Work required: I'd like the listing below copied exactly, with the images left out.

Available data:

**********

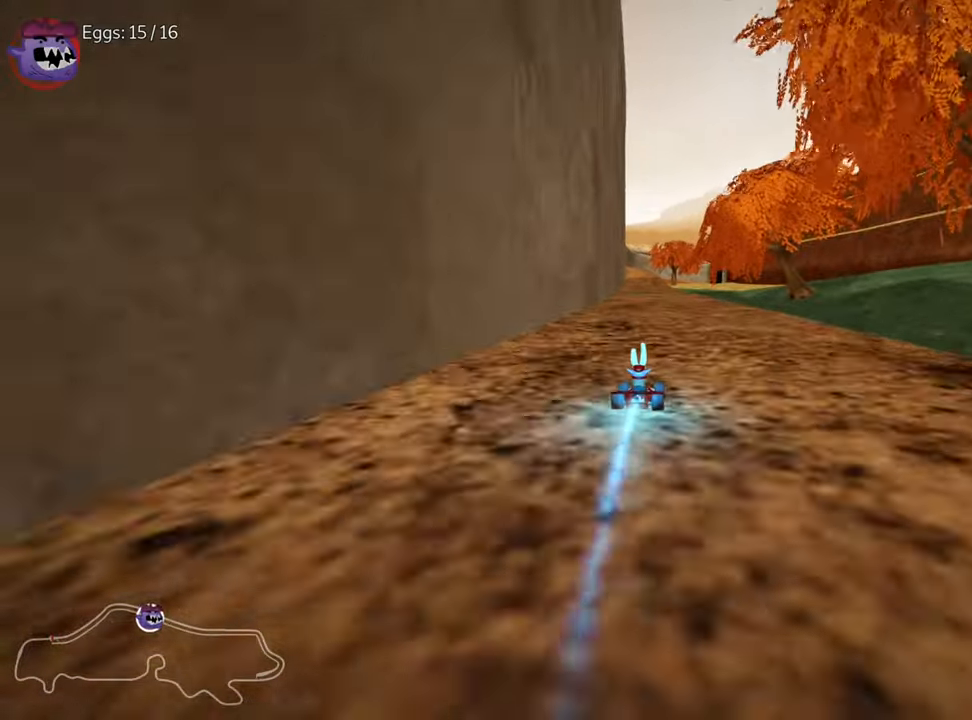
{"keys": ["nitro", "up"], "events": [[233, "left", "down"], [400, "left", "up"]]}
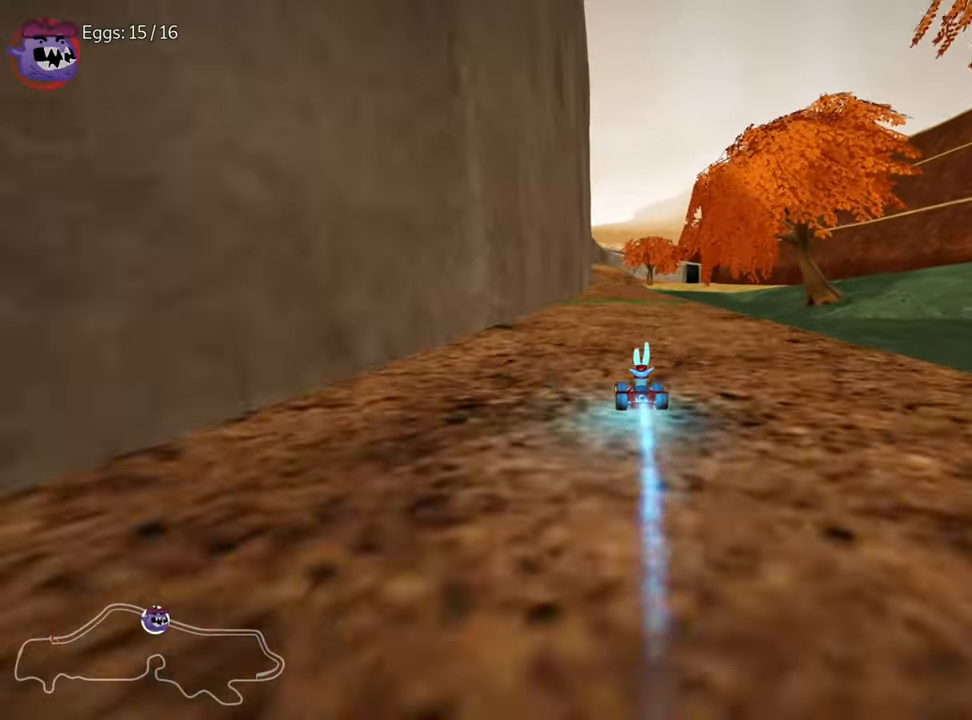
{"keys": ["nitro", "up"], "events": [[216, "right", "down"], [350, "right", "up"]]}
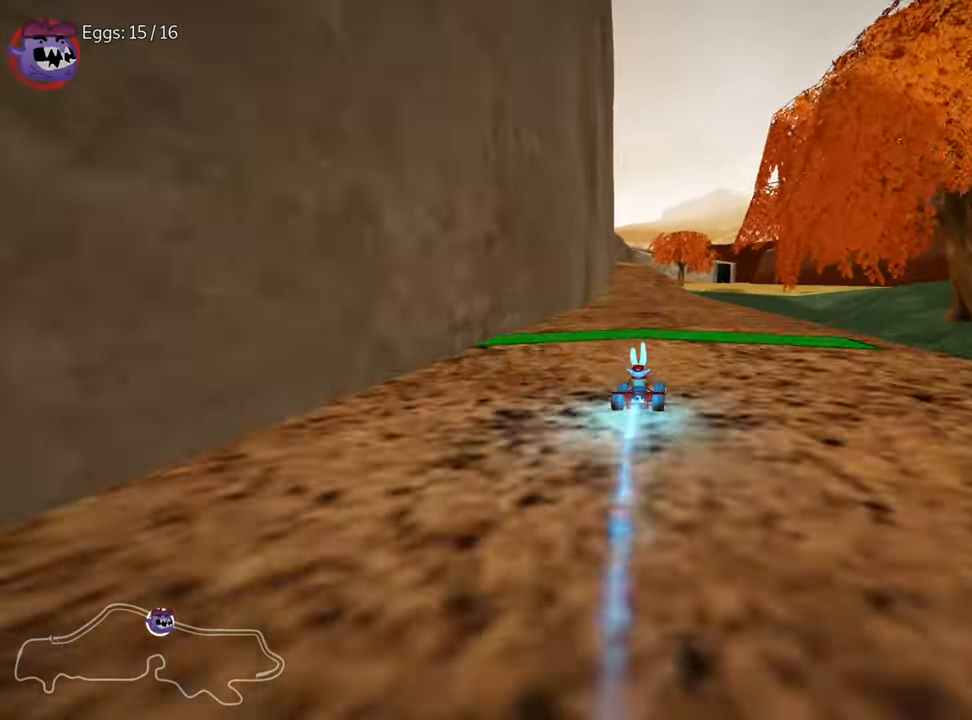
{"keys": ["nitro", "up"], "events": [[233, "left", "down"], [400, "left", "up"]]}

**********

Your response:
{"keys": ["nitro", "up"], "events": [[233, "left", "down"], [400, "left", "up"]]}
{"keys": ["nitro", "up"], "events": [[216, "right", "down"], [350, "right", "up"]]}
{"keys": ["nitro", "up"], "events": [[233, "left", "down"], [400, "left", "up"]]}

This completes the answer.